Your assignment:
Search the data below for the string "round". Extract every line that contains it.

(Saved entries)
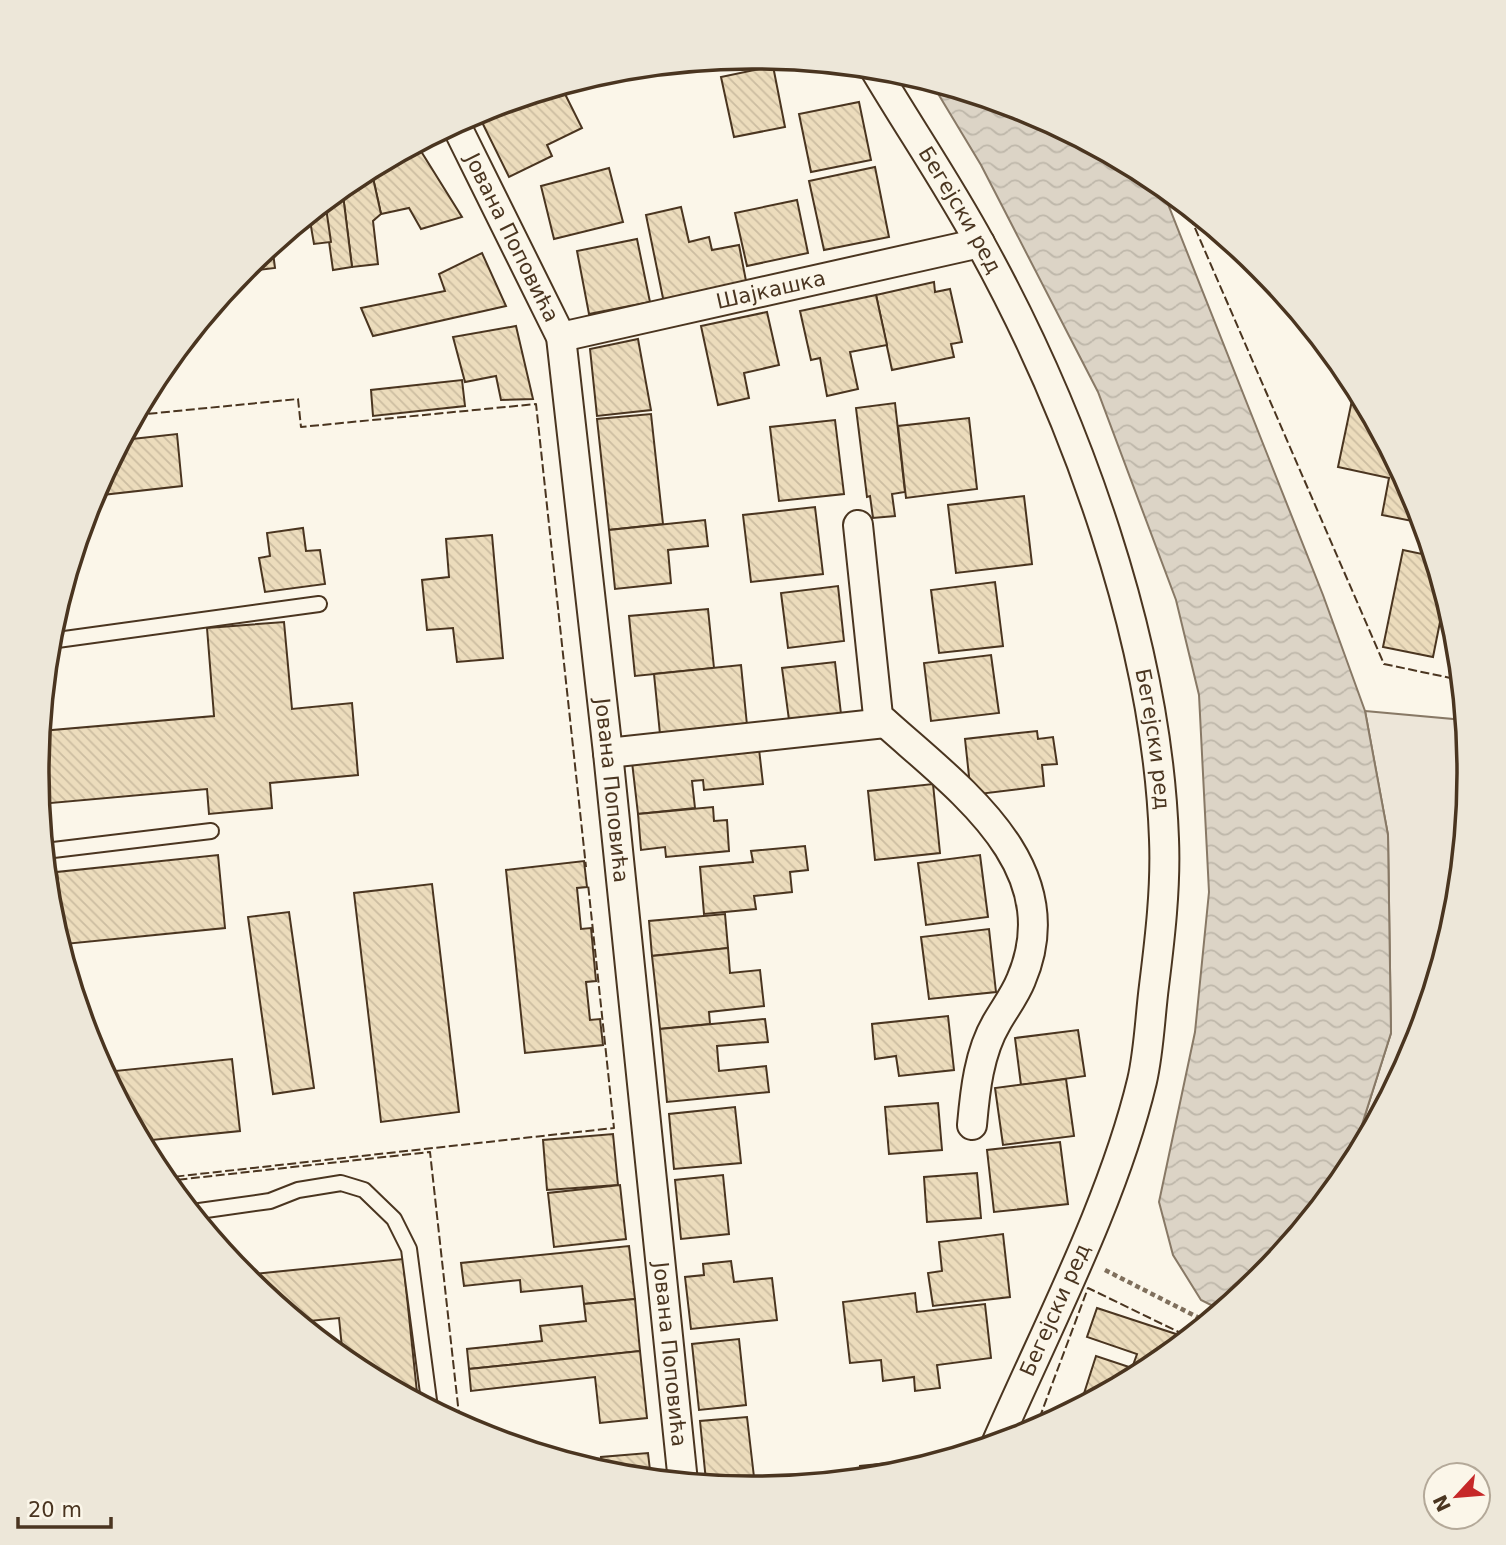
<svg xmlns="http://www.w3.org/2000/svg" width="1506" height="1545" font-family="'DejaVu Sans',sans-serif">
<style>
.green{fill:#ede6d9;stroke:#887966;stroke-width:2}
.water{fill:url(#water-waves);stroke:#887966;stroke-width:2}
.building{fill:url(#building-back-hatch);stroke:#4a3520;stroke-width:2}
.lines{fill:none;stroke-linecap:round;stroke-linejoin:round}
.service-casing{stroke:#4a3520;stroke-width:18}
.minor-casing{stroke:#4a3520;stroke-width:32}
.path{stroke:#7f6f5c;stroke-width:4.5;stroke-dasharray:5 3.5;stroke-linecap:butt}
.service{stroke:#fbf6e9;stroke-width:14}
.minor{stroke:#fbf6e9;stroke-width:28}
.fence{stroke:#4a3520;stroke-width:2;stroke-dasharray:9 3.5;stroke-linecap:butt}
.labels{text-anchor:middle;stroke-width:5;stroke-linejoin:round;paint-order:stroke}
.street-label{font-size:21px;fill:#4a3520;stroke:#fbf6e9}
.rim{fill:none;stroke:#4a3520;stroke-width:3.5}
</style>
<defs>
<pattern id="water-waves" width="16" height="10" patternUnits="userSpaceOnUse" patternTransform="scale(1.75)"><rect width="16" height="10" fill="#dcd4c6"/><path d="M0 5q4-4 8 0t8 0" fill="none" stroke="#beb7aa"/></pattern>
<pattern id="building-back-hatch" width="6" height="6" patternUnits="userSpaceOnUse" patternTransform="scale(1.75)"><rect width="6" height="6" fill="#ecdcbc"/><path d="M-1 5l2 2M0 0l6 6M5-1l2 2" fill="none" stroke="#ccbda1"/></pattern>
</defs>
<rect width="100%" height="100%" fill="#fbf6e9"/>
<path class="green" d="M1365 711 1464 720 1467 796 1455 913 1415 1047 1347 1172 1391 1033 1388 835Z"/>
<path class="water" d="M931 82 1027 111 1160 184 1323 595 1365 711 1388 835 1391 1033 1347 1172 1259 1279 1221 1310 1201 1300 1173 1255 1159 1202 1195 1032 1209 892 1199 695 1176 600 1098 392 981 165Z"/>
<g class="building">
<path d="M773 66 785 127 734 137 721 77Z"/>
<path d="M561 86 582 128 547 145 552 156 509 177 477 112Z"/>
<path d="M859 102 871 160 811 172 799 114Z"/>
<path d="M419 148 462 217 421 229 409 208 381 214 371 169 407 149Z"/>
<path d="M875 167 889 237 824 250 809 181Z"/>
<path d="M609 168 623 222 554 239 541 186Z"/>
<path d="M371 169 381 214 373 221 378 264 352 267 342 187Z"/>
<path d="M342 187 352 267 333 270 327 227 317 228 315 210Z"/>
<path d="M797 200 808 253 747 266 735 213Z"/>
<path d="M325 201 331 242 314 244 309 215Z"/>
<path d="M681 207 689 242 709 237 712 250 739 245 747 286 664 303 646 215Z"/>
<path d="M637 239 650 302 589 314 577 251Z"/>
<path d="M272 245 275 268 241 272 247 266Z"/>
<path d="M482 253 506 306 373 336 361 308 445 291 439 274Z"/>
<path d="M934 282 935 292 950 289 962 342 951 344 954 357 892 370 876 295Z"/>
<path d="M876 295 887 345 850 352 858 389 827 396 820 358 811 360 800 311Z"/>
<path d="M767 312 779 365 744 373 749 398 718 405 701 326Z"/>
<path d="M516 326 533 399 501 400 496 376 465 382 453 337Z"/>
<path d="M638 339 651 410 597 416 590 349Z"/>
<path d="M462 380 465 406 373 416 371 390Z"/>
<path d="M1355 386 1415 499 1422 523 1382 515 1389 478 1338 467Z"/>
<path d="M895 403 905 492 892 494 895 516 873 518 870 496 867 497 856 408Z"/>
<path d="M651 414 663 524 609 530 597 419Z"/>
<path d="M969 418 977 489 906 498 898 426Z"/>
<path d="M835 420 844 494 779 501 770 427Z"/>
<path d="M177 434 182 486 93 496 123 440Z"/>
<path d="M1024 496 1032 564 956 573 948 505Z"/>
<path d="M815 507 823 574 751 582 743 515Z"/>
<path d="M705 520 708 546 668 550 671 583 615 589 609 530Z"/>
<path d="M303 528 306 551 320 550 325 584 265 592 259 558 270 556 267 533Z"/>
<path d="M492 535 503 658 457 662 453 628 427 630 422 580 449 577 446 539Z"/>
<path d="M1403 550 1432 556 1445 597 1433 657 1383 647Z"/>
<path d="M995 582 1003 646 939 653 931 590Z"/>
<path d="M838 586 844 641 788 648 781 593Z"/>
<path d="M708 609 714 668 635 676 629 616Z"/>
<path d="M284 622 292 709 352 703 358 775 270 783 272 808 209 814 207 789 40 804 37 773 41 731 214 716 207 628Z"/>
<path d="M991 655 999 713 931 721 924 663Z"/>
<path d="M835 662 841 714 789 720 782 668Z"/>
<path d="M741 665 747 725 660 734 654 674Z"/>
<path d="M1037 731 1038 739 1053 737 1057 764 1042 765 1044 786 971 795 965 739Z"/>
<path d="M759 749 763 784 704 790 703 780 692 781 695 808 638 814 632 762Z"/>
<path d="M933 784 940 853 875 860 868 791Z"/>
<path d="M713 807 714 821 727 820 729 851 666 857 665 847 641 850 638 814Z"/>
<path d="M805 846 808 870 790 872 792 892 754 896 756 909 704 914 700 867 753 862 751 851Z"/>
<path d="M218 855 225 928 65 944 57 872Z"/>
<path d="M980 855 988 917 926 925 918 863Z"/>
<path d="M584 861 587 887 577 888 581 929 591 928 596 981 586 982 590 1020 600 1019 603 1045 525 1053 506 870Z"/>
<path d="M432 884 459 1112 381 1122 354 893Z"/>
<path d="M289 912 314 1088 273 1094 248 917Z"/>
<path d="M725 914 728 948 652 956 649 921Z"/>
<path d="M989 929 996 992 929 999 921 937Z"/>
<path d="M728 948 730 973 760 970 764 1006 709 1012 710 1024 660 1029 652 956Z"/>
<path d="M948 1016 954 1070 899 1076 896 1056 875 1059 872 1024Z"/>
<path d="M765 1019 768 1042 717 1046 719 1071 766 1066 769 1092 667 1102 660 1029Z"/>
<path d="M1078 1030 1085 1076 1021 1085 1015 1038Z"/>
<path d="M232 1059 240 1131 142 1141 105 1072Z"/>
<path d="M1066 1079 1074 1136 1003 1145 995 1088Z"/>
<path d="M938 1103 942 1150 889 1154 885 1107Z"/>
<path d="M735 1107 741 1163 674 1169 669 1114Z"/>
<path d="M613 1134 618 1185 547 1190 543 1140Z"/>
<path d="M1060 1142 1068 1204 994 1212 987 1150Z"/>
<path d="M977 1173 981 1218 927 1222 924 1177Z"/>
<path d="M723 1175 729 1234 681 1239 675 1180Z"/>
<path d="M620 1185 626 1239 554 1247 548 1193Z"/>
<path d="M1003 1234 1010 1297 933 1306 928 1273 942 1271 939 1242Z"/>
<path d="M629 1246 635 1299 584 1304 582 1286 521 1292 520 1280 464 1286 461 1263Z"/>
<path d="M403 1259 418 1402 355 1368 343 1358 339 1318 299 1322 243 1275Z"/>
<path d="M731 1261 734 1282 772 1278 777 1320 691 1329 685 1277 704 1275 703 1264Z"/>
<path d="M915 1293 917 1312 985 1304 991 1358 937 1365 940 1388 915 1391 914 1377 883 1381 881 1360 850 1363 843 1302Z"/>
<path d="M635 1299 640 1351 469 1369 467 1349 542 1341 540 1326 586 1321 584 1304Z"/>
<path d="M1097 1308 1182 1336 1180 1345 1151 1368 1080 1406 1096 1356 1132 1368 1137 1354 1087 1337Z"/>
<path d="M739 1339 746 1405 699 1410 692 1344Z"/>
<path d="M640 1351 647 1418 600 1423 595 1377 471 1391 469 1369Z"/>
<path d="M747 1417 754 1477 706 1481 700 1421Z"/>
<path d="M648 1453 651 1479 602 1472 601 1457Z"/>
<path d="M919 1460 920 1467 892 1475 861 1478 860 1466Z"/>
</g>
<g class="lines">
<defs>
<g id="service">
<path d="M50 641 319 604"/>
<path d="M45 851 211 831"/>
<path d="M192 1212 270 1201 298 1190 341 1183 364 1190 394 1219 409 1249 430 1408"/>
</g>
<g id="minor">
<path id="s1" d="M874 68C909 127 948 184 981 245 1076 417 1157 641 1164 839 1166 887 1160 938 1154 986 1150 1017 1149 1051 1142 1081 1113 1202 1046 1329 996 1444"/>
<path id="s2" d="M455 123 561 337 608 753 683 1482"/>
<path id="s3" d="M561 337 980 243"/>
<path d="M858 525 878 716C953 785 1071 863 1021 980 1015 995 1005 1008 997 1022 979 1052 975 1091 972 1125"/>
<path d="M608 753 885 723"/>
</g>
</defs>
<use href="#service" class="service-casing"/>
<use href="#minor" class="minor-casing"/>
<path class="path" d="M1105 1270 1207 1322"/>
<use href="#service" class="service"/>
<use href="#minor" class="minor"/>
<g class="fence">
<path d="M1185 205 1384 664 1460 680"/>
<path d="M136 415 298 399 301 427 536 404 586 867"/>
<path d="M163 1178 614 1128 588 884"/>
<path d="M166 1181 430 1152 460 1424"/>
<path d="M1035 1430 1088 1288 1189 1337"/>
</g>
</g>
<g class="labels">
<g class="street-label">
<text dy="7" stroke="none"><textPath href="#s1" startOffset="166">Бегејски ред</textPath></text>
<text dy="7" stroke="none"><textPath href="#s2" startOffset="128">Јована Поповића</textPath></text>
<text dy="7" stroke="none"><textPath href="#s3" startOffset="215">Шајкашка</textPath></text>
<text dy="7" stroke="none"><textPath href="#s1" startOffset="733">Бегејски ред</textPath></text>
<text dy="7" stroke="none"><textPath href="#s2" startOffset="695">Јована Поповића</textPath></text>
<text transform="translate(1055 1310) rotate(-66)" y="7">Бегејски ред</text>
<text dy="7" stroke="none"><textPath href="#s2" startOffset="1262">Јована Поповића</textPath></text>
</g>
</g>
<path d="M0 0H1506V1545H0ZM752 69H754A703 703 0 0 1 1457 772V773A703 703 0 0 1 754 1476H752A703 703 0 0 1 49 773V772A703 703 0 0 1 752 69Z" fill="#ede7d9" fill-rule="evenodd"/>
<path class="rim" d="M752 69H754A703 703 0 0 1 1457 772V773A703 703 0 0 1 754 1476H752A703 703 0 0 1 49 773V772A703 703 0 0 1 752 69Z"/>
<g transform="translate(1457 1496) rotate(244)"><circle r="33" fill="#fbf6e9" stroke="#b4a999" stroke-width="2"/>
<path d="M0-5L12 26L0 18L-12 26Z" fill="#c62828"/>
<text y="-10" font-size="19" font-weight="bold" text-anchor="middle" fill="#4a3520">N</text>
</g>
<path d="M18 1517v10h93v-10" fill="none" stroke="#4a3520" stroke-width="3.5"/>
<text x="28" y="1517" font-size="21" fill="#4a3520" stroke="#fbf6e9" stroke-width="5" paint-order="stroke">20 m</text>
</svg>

Task answer:
.lines{fill:none;stroke-linecap:round;stroke-linejoin:round}
.labels{text-anchor:middle;stroke-width:5;stroke-linejoin:round;paint-order:stroke}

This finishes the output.